ESA will continue to contribute to ISS operations by launching unmanned Automated Transfer Vehicles (ATVs), designed to deliver scientific experiments, crew support equipment (such as food and clothing), fluids and propellant. The first ATV, Jules Verne, will be launched by an Ariane 5 rocket on 8 March.w2
As Columbus comes to life, so too does the network of nine User Support and Operations Centres (USOCs) throughout Europe, which facilitate the interface between researchers and the science payloads on board, and allow investigators to control their experiments and receive real-time data on their results. As more science payloads are delivered to Columbus by upcoming logistics missions, the USOC network will become more active.

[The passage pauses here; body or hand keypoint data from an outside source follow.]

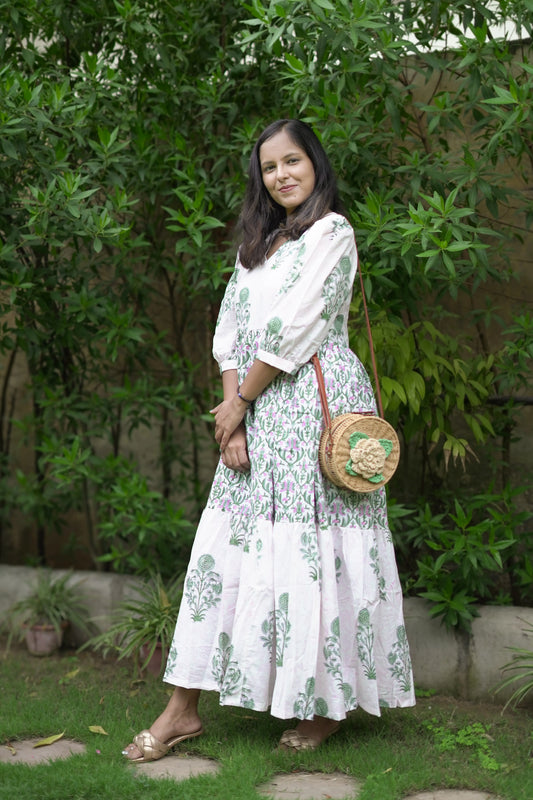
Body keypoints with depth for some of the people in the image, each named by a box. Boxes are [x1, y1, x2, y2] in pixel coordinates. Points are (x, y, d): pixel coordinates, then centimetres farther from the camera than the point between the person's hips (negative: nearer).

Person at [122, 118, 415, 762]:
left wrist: (239, 401, -5)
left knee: (314, 552, -4)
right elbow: (230, 332, 11)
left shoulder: (331, 231, -3)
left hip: (317, 401, -7)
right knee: (228, 547, 2)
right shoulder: (259, 244, 21)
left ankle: (327, 704, 11)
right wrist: (232, 414, -3)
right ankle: (183, 709, 5)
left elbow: (293, 332, -11)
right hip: (258, 412, 7)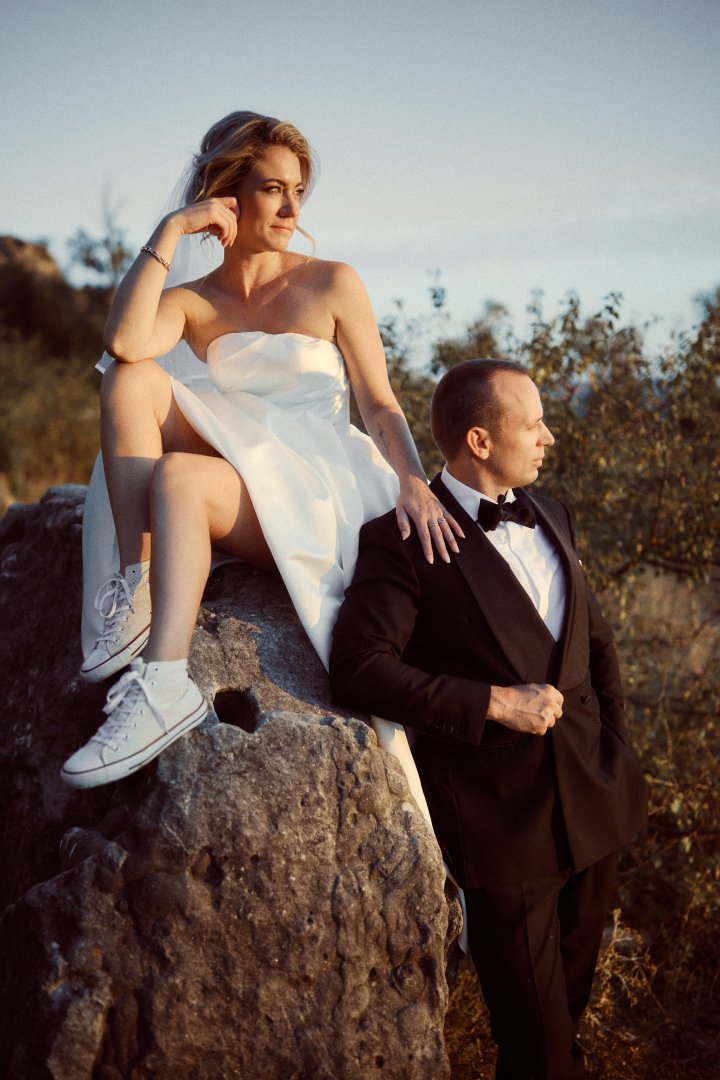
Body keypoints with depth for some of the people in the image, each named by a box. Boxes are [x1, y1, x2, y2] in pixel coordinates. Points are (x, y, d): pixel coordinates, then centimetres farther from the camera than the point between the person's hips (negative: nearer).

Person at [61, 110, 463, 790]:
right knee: (131, 380, -19)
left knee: (178, 479, -33)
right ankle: (135, 590, -28)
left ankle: (163, 687, -43)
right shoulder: (191, 302, 11)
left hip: (320, 492, -3)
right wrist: (171, 231, -8)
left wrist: (412, 482, -15)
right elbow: (123, 341, -14)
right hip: (236, 482, 3)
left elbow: (379, 405, 4)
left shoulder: (332, 285, 7)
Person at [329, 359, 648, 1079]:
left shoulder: (548, 517, 9)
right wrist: (495, 703, -23)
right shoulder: (403, 541, -14)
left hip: (592, 801, 7)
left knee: (572, 992, 24)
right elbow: (359, 669, -24)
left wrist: (614, 742, 10)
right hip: (503, 822, -6)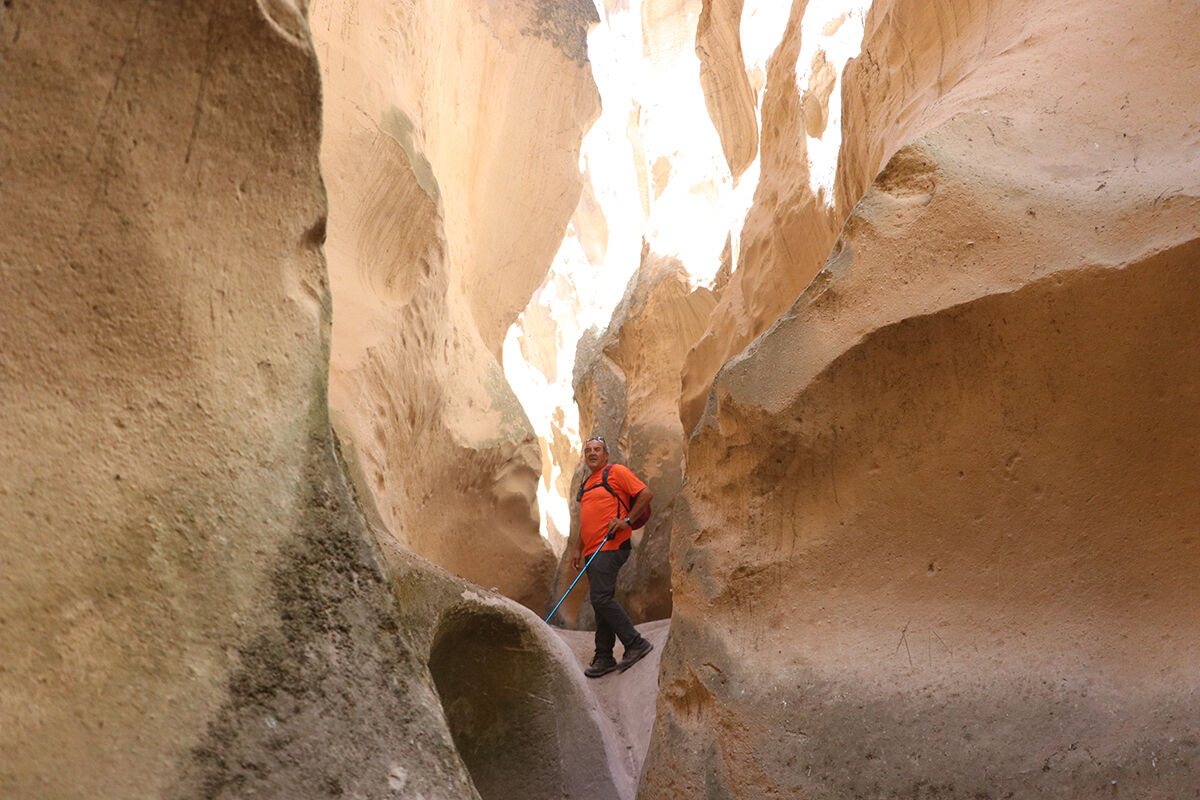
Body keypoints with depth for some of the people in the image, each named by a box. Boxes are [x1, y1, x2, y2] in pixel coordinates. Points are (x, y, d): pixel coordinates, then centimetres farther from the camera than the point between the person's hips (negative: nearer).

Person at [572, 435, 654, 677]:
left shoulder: (617, 472, -1)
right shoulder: (586, 484, 24)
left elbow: (646, 494, -9)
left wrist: (627, 520, -15)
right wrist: (578, 549, 23)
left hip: (611, 546, -8)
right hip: (594, 551, 8)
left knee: (601, 598, -17)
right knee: (601, 602, 9)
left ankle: (635, 644, -8)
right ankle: (603, 659, 13)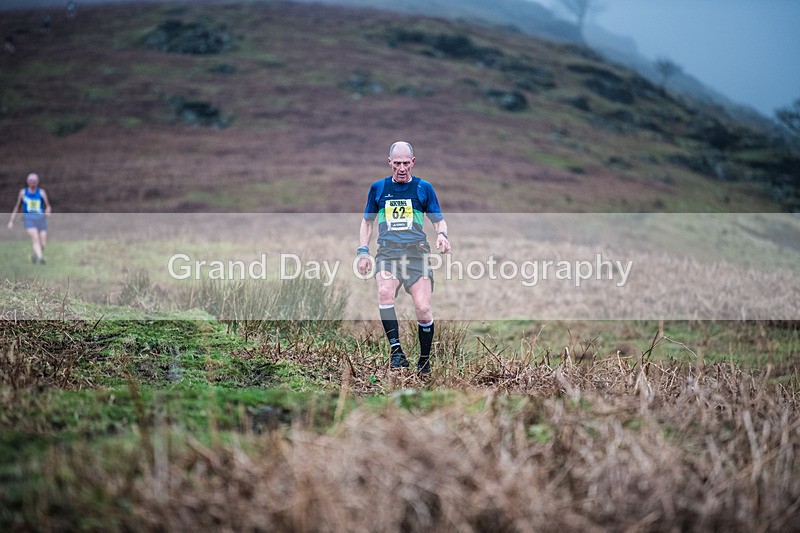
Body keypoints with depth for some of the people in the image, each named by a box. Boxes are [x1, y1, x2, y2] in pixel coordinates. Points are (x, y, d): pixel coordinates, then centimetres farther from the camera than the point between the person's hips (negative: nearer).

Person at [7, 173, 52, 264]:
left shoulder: (41, 192, 5)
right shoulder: (23, 192, 9)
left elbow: (48, 206, 4)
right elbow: (17, 207, 18)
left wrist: (48, 211, -21)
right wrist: (11, 221, 16)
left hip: (41, 218, 1)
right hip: (29, 218, -1)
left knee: (43, 243, -2)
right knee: (35, 238, -25)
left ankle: (35, 255, 28)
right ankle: (40, 258, -37)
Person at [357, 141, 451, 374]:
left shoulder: (424, 188, 9)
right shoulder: (378, 188, 13)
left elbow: (439, 220, 14)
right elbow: (367, 222, 22)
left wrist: (442, 234, -9)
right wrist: (363, 251, 11)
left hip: (417, 252, -1)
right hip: (387, 252, 1)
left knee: (423, 309, -13)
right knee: (385, 292, -30)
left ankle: (424, 361, 7)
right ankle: (397, 352, -28)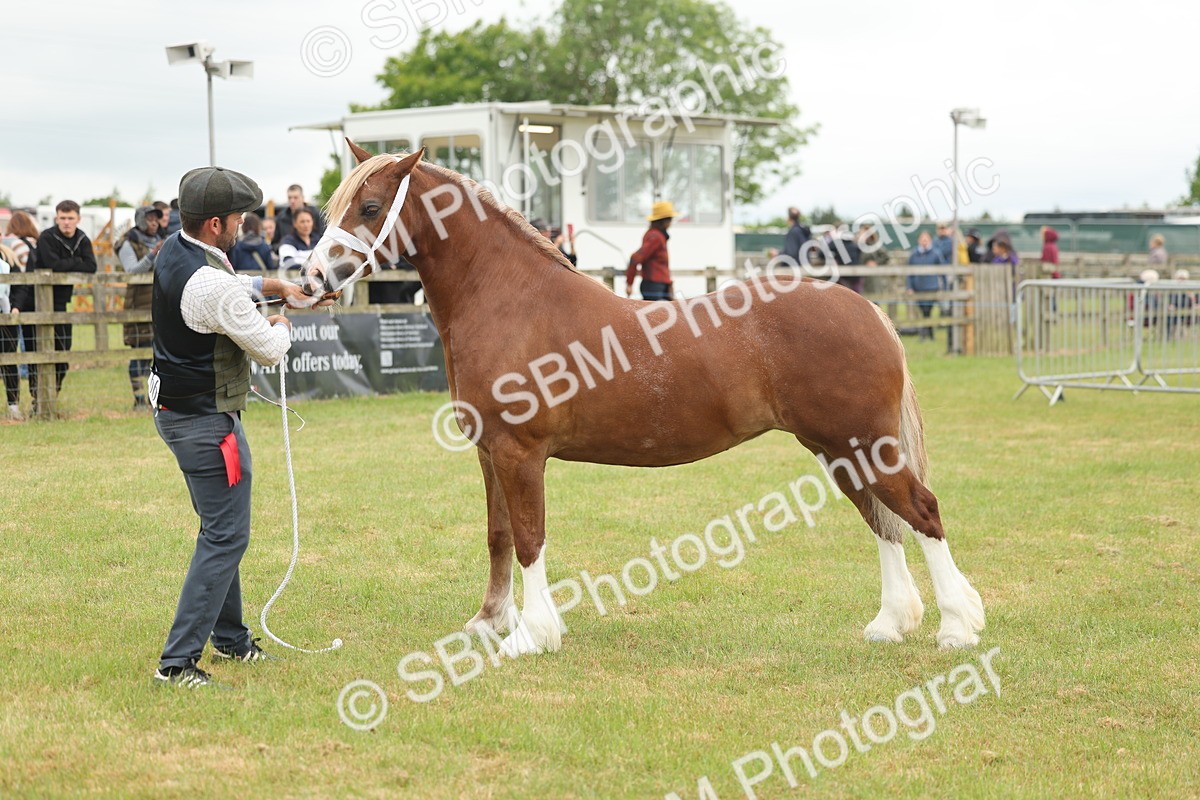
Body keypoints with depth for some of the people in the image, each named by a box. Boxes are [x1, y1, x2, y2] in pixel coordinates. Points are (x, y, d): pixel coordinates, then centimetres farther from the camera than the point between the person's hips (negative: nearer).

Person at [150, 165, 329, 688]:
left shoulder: (174, 249, 2)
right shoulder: (212, 285, -27)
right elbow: (270, 351, -16)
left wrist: (276, 286, 14)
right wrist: (281, 325, 6)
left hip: (172, 408, 10)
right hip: (207, 423, -10)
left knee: (220, 528, 21)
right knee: (226, 538, -6)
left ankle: (230, 638, 33)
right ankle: (177, 661, -7)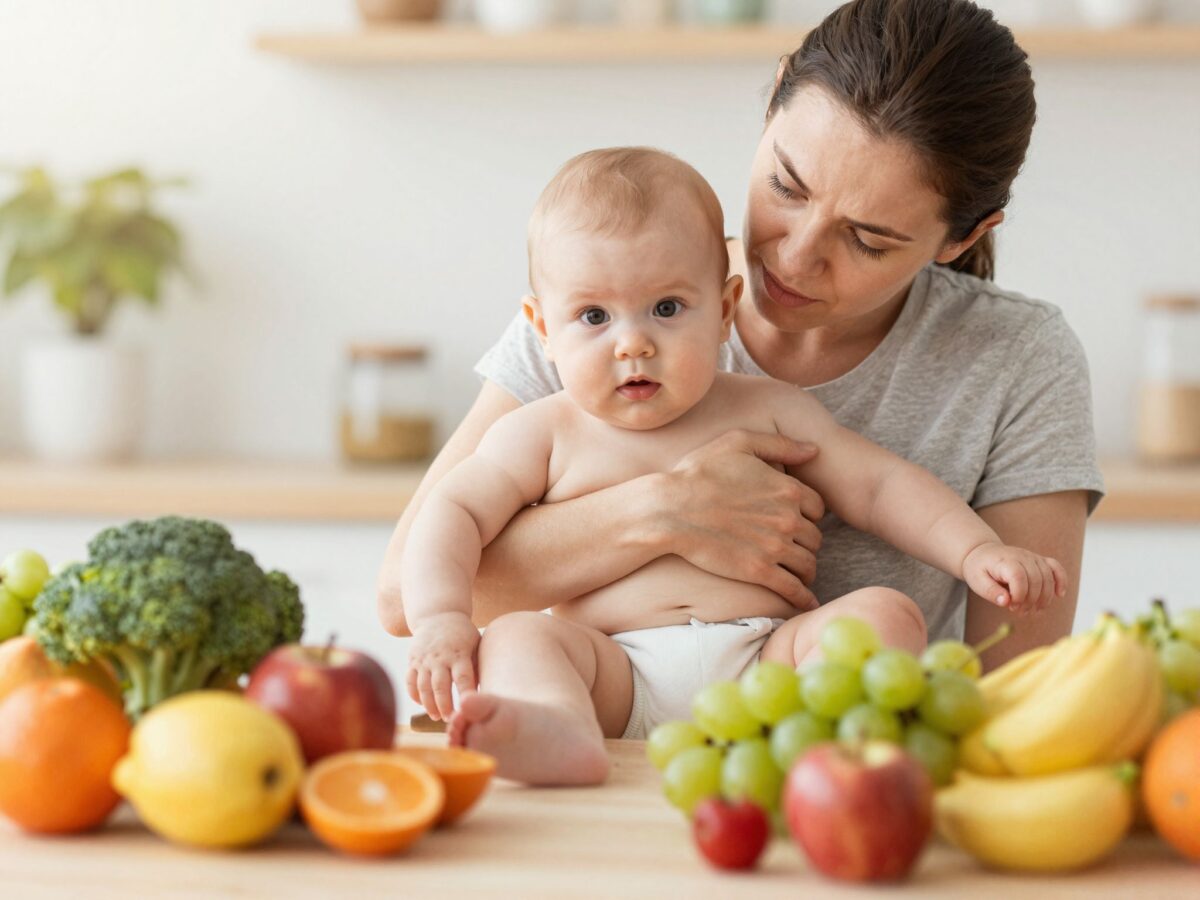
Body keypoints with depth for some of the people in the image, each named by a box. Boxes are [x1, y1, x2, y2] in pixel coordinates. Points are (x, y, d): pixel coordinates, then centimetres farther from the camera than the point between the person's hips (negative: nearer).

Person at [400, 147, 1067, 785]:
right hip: (615, 681, -1)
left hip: (763, 665, 1)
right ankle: (559, 733, -61)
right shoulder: (548, 434, 12)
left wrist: (977, 552, 0)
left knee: (886, 615, -21)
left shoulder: (767, 410, 16)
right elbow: (454, 514, 6)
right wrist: (443, 621, -14)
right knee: (519, 639, -27)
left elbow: (879, 486, 16)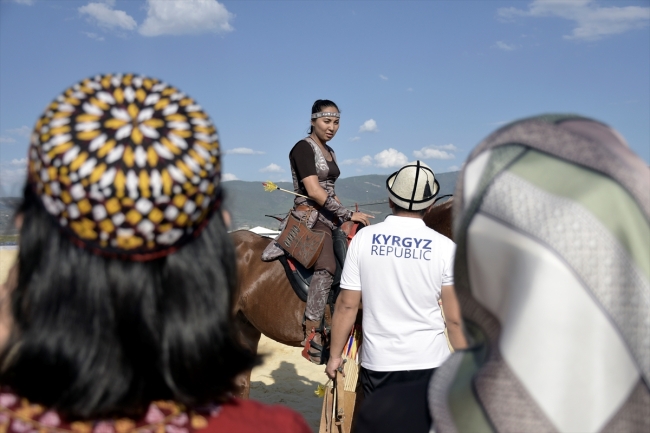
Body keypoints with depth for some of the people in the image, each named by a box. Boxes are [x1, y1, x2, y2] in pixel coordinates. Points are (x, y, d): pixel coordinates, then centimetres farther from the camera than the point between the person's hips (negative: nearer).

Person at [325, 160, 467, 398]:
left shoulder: (363, 238, -5)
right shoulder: (445, 247, -8)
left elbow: (346, 305, -4)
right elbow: (455, 318, -5)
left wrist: (335, 355, 8)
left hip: (377, 363, 1)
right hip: (429, 362, -1)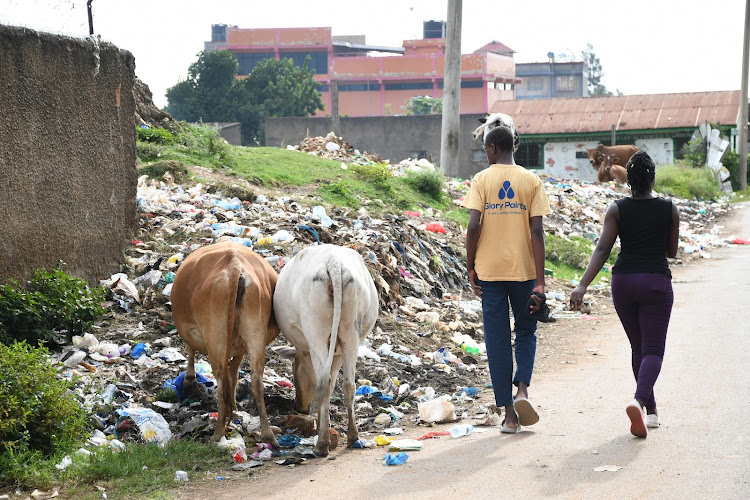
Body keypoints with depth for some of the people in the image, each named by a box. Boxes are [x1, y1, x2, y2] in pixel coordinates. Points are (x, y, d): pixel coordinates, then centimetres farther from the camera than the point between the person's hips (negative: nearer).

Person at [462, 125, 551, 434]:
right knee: (526, 332, 20)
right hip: (524, 269, 1)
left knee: (497, 341, 5)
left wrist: (471, 267, 1)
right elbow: (536, 231, -6)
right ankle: (522, 389, -4)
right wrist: (540, 281, -7)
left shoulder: (481, 180, -1)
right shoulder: (532, 181, 1)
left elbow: (474, 226, -11)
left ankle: (509, 415, 6)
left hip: (489, 270, -1)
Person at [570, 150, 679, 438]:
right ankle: (639, 399, -31)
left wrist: (583, 286, -20)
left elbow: (602, 250, -14)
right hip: (656, 282, -2)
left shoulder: (617, 210, -3)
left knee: (638, 347, 18)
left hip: (623, 282, 2)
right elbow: (672, 252, 8)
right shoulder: (669, 210, -3)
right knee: (653, 350, -3)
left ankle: (651, 410, 26)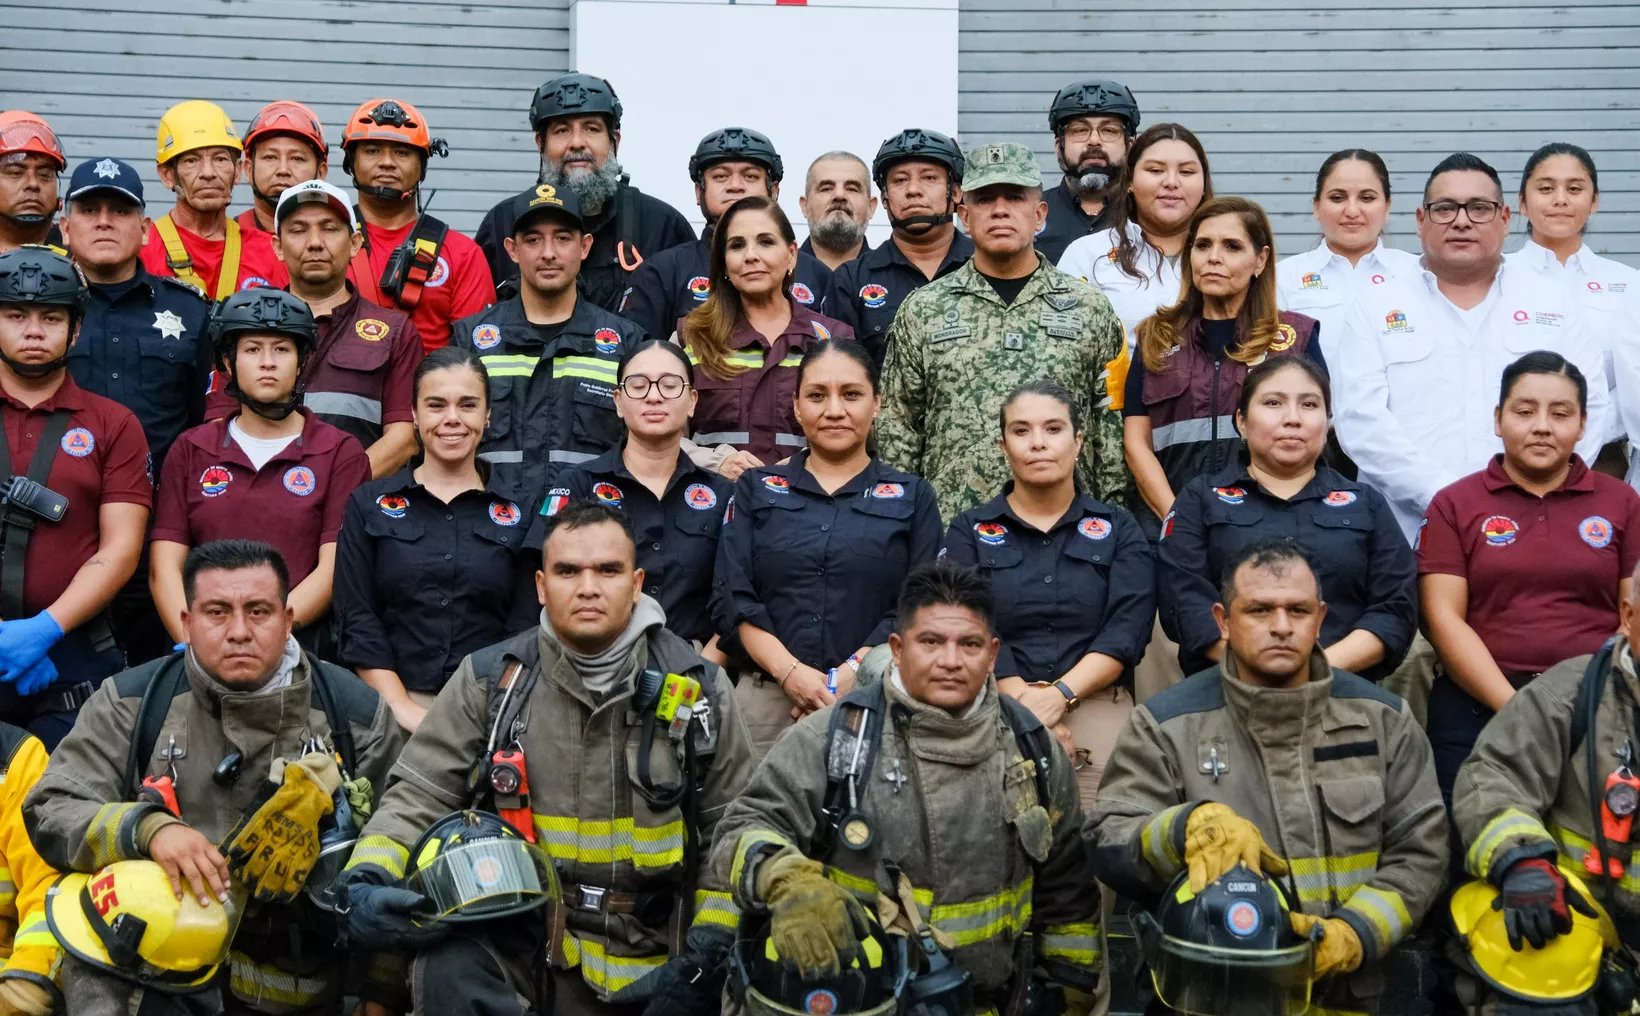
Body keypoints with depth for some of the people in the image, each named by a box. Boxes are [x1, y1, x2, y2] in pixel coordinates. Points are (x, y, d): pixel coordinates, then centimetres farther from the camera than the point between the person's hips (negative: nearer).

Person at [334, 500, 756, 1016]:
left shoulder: (698, 687, 0)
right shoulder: (489, 680, 0)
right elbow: (417, 798, -1)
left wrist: (707, 956, -4)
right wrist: (367, 880, -20)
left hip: (645, 960, 1)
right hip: (514, 938, -1)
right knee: (448, 971, -29)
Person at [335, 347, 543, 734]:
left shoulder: (519, 512, 11)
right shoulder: (369, 504, 12)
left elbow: (525, 627, 6)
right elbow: (357, 620, 5)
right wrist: (404, 708, -7)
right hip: (390, 702, 0)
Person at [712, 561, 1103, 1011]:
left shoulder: (1032, 750, 11)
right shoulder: (834, 737, 1)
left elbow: (1067, 888, 22)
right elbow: (746, 829, 3)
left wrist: (1070, 997, 22)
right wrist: (789, 884, -17)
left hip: (986, 1001, 2)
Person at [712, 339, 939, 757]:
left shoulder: (912, 498, 10)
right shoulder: (757, 489, 13)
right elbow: (731, 597, 3)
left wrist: (852, 674, -14)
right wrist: (791, 672, -12)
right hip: (765, 700, 1)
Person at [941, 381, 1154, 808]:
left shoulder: (1119, 530, 13)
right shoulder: (969, 531, 11)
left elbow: (1127, 629, -1)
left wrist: (1060, 694, -17)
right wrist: (1025, 704, -18)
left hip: (1095, 705, 1)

Columbus was designed to support some 500 experiments per year for ten years, in cell and plant biology, astrobiology, human physiology, fluid and material sciences, fundamental physics, astronomy, remote sensing and technology. For the European science community and industrial R&D, a new era of research has just begun.
Web References
- w1 – An article about the International Space Station will be available in a future issue of Science in School. Keep visiting www.scienceinschool.org
- w2 – For more information about the Automated Transfer Vehicles, see the following article in this issue of Science in School:
- Williams A (2008) The Automated Transfer Vehicle – supporting Europe in space. Science in School 8: 14-20.
Resources
- ESA have produced many educational materials relating to the International Space Station (ISS):
- A printed ISS education kit for both primary- and secondary-school teachers is available in all 12 ESA languages. The kits are based on all the fascinating activities involved in building, working and living on board the ISS, and provide background information and exercises for classroom teaching. They are available to all school teachers in ESA member states and can be ordered free online: www.esa.int/spaceflight/education
- An interactive version of the ISS education kit is available here: www.esa.int/spaceflight/education
- A series of ISS DVD lessons cover topics relating to European school curricula. One about the Automated Tranfer vehicle is due to be released in summer 2008. The DVDs can be ordered free by teachers: www.esa.int/spaceflight/education
- ESA is also developing a series of online lessons for primary- and secondary-school students and their teachers. See: www.esa.int/SPECIALS/Lessons_online
- Further details and education materials can be found on the:
- European Space Agency Education website: www.esa.int/esaED/
- and the European Space Agency Human Spaceflight Education website: www.esa.int/esaHS/education.html
Institutions
Review
This article could start wonderful discussions about gravity, microgravity or free-fall conditions, how gravity on Earth affects chemical and physical behaviour of substances and bodies in Earth-based experiments, and how we can reproduce an almost gravity-free environment orbiting the Earth. The so-called Einstein equivalence principle immediately comes to mind, prompting one to wonder how free-fall can be equivalent to the absence of gravitational pull. Human body behaviour in space and after re-entering a terrestrial environment can involve life science and chemistry in an amazing interdisciplinary space party.